Some of the reasons for the failure of Entering MM by the hosts can be the following. 

  • Resource availability check. 
  • vCLs VMs status or cluster on retreat mode 
  • Dependent/Pined VM to specific hosts 
  • VM and host rules. conflicts.

 

Resolution

Identifying the issue and fixing the generic EMM dry run issue. 

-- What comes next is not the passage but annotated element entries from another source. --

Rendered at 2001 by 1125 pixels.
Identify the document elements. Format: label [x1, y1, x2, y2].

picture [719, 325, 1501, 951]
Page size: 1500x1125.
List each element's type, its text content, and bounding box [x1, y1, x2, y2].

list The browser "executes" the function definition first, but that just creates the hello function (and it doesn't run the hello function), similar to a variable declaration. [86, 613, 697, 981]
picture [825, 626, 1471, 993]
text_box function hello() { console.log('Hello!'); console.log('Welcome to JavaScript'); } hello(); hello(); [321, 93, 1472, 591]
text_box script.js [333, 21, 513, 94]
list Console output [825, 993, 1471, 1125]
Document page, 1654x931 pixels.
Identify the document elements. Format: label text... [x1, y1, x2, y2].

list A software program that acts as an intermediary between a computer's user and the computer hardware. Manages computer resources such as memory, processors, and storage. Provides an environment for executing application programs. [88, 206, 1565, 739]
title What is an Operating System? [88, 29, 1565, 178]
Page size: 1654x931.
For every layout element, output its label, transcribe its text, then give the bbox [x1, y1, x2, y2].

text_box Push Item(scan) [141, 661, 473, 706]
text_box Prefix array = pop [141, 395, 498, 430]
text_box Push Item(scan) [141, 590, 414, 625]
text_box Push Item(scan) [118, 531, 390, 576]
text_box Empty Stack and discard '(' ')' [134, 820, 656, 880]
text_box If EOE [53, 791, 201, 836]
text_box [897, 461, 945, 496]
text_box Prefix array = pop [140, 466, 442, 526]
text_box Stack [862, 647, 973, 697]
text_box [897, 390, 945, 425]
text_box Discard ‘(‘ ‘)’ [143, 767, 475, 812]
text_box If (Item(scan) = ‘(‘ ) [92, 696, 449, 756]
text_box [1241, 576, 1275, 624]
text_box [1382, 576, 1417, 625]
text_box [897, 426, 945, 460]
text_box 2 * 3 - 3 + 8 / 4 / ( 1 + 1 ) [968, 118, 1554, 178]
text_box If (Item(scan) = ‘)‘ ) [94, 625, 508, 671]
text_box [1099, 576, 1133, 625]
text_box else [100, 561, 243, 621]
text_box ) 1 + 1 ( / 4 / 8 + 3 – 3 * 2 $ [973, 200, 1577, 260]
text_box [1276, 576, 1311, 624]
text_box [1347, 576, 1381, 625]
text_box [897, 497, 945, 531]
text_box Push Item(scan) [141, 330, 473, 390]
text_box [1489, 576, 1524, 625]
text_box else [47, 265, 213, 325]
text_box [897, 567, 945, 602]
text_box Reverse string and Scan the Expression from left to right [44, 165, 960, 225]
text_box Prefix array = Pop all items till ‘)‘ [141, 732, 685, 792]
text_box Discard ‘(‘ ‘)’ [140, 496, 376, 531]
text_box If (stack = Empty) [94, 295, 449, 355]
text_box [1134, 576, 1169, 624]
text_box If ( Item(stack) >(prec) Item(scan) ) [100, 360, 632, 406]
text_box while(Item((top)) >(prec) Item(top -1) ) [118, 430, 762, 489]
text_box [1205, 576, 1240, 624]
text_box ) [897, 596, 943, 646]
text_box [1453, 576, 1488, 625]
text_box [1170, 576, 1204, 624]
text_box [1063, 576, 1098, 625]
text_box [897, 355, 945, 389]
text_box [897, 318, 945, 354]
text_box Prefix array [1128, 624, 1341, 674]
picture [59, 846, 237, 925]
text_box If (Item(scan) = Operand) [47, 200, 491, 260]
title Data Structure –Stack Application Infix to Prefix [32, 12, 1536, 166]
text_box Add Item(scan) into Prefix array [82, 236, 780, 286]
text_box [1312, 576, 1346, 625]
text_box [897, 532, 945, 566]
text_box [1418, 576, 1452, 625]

  • When the failure occurs the SDDC manager send out a query to the vpxd which can be tracked with the following query parameter: vim.HostSystem.queryWhatIfEnterMaintenance 
  • When a specific host cannot enter MM the vpxd logs, /var/log/vmware/vpxd/vpxd.log reports in the error in the following manner: 

2025-03-02T07:12:16.476Z info vpxd[06588] [Originator@6876 sub=vpxLro opID=58123ce9] [VpxLRO] -- FINISH lro-3594258
2025-03-02T07:12:16.485Z info vpxd[07795] [Originator@6876 sub=vpxLro opID=1153d002] [VpxLRO] -- BEGIN lro-3594260 -- host-xx0 -- vim.HostSystem.queryWhatIfEnterMaintenance -- 523aba52-7a57-15cf-37b9-dfdc7486377d(5292dc1f-ea5f-86c9-a2fe-f92a9543f1d9)
2025-03-02T07:12:16.724Z info vpxd[07795] [Originator@6876 sub=VmCheck opID=1153d002] CompatCheck results: (vim.vm.check.Result) [
-->    (vim.vm.check.Result) {
-->       vm = 'vim.VirtualMachine:e237d04c-e8a0-47fe-ab24-d8a09f64170a:vm-xx0',
-->       host = 'vim.HostSystem:e237d04c-e8a0-47fe-ab24-d8a09f64170a:host-xx0',
-->       error = (vmodl.MethodFault) [
-->          (vmodl.RuntimeFault) {
-->             faultMessage = (vmodl.LocalizableMessage) [
-->                (vmodl.LocalizableMessage) {
-->                   key = "com.vmware.vim.vpxd.encryption.kmsClusterNotFound",
-->                   arg = (vmodl.KeyAnyValue) [
-->                      (vmodl.KeyAnyValue) {
-->                         key = "clusterName",
-->                         value = "TPM-Key"
-->                      }
-->                   ],
-->                }
-->             ],
-->             msg = ""
-->          }
-->       ],
-->    }
--> ]

  • Another example of another host with another error stack: 

-->
(vim.vm.check.Result) {
-->       vm = 'vim.VirtualMachine:e237d04c-e8a0-47fe-ab24-d8a09f64170a:vm-xx1',
-->       host = 'vim.HostSystem:e237d04c-e8a0-47fe-ab24-d8a09f64170a:host-xx1',
-->       warning = (vmodl.MethodFault) [
-->          (vim.fault.CannotAccessVmDevice) {
-->             device = "CD/DVD drive 1",
-->             backing = "[] /vmfs/volumes/vsan:0xxxxxxxxxxxxxxx-axxxxxxxxxxxxxx2/1xxxxxxxxxxxxxx-1yyy-5zzz-1xxxxxxx/DATASTORE.ISO",
-->             connected = false,
-->             msg = "",
-->          }
-->       ],
-->       error = (vmodl.MethodFault) [
-->          (vim.fault.CannotAccessNetwork) {
-->             device = "Network adapter 1",
-->             backing = "DVSwitch: 5x 3y 3z 84 da 0b 41 6x-4x 9x 3x 5x 28 7a ab dx",
-->             connected = false,
-->             msg = "",
-->          }
-->       ]
-->    }

 

  • In the above example, host-xx0, host-xx1 denotes the host's MOB id, you will be able to identify the host name on the vpxd, and in the same way, vm-xx0 and vm-xx1 denotes the vm-xx0 and vm-xx1 vm holding the host to enter MM and identify the same. 
  • Fix the above issue on the said VMs and retry the upgrade workflow from the SDDC manager. 
    • In this particular example, one of the VMs had invalid dvg port group and cd/dvd rom mounted cause the host to enter MM. And on another, vtpm was enabled with TPM key not available on the other hosts. This was worked around by shutting down the VM.